Wednesday, 22 January 2025

The High Cost of Koochoor

Someone noted recently that this space has apparently chosen to “studiously” avoid the pre-elections goings-on that have so strongly captured public attention over recent weeks.

Believe me, this was deliberated but never intended to diminish the significance of what is before us at this time. It is just that I think we need to acknowledge the high cost of bacchanal.

Anyway, there has been a notice of resignation by the Prime Minister, the awkwardly transacted (however statutorily correct) assigning of a successor, muted convulsions, and a cognitive dissonance not routinely witnessed outside the hushed corridors and chambers of the ruling party.

The latter observation is not at all unprecedented. There were notable episodes over the years including late PM Dr Eric Williams’ 1973 threat to resign; the presidential appointment of PM George Chambers in 1981 when Dr Williams passed; more than one episode involving Prime Minister Dr Keith Rowley and late PM Patrick Manning, and Dr Rowley’s dramatic election as political leader of the PNM in 2010. There are more instances that could have been mentioned here.

Suffice it to say there have been equally, if not more, tantalising developments within the Opposition UNC from the very start in 1989 and characterised since then by defections and re-absorptions, alignments and re-alignments; brittle institutional arrangements, splintering (cue the launch of Hulsie Bhaggan’s MUP in 1995); Ramesh Lawrence-Maharaj’s Team Unity of 2001; the defections of Gillian Lucky and Fuad Khan in 2005; the launch of the COP in 2006; the emergence of political leader Kamla Persad-Bissessar following internal elections in 2010, and numerous other episodes.

Satisfied? Much of this has been reflected upon right here over the years. Additionally, there are very few current developments disassociated from the political habits of these two organisations spanning many years – the PNM being the more durable, stable, and set in its ways (the transformative one-person-one-vote reform notwithstanding).

However, what I believe is truly important at this time is the unfolding of political behaviour by an electorate that is ageing, besieged by a multiplicity of challenges that have accompanied a modern era dominated by new technologies and social media, people undergoing the pangs of changing belief systems, and many captivated by a perception that the distribution of real power and influence has shifted in new and different directions.

There are regularly quoted academics better known for expression of personal preference and guesstimates who ought to be otherwise busying themselves dissecting such matters and determining empirical bases for some of their steadfast assertions. My media colleagues need to undertake far more pointed interrogations of the numerous claims.

Fact-checkers often need to themselves be fact-checked. My perennial gripe has been concerned with the degree to which elections related shenanigans have displaced actual development concerns.

As a consequence, things such as the process to select candidates appears to supersede, by a wide margin, questions regarding a clear commitment to and agenda for securing the country’s future.

This is much more than shibboleths focused on “crime” and “the economy” – as indispensable as they as flags for immediate concern.
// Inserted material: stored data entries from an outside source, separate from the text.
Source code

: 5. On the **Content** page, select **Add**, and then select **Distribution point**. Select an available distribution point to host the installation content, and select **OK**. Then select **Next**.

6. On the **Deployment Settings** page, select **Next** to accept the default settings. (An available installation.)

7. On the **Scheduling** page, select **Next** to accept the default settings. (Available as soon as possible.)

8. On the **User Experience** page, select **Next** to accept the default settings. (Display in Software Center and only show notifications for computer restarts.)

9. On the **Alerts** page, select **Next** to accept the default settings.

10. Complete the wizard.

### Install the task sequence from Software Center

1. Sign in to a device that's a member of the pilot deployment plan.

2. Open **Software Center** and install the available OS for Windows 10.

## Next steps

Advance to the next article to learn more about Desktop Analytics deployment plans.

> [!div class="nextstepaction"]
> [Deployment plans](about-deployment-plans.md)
Policing (cue a State of Emergency to strengthen this approach) is consequently offered as a solution to the problem of “crime”, and views on “the economy” conveniently aggregate overly loose and underdeveloped notions of “diversification”.

Yes, there is a need to reduce incompetence and corruption in the police service, and to consider future directions for the economy but what, specifically and incisively explained, is on offer in 2025?
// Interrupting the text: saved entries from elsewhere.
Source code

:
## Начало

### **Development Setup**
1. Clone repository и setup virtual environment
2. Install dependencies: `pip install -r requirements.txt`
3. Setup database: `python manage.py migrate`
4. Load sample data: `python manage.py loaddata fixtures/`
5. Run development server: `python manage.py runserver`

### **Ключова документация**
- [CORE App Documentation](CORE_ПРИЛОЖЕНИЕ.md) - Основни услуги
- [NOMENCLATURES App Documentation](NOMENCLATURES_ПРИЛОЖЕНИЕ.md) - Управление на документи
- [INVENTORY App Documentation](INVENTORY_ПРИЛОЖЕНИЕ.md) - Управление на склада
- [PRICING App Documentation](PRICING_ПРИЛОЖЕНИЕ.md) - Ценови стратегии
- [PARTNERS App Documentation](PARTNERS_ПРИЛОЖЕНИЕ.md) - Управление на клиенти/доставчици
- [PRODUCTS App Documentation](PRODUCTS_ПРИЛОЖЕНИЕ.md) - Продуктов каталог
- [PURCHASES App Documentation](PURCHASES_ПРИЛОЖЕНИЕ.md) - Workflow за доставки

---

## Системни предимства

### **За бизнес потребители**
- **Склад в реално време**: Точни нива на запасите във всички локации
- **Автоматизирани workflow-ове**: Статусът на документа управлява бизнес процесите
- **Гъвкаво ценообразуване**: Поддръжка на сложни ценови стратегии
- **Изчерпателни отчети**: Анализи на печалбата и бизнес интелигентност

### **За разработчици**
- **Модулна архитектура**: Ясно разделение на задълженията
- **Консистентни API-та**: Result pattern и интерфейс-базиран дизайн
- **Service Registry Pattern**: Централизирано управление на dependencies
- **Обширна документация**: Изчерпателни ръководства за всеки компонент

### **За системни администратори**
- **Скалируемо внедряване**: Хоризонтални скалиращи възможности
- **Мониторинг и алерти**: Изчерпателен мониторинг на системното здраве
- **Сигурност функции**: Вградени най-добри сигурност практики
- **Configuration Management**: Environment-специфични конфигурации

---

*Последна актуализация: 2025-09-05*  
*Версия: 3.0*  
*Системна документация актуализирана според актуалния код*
Can Elections 2025 offer pathways for decision-making by the electorate that can take us away from what appears to be a terminally sorry pass? What specifically is on offer to suggest this may or may not be the case?

Yeah. Yeah. Whosoever wins will deal with these things when they return/get there. In the meantime, there remain concerns about modernisation of both the private and public sectors (read digitalisation of processes etc.); deeper integration of human rights as pillars of development (note migrant rights, LGBT+ rights, reproductive rights; the rights of the child); nutrition security; climate crisis measures; and enlightened human resource development exploitative of the vast potential of our youth.

Some of this is already there in available literature. This includes the far too easily trashed (and widely unread) Vision 2020 document, published in 2005, and numerous other clinical examinations by others. But mention this in the throes of political tumult and koochoor nuh and prepare yourself for the bin with a party brand or some other label implanted on your backside.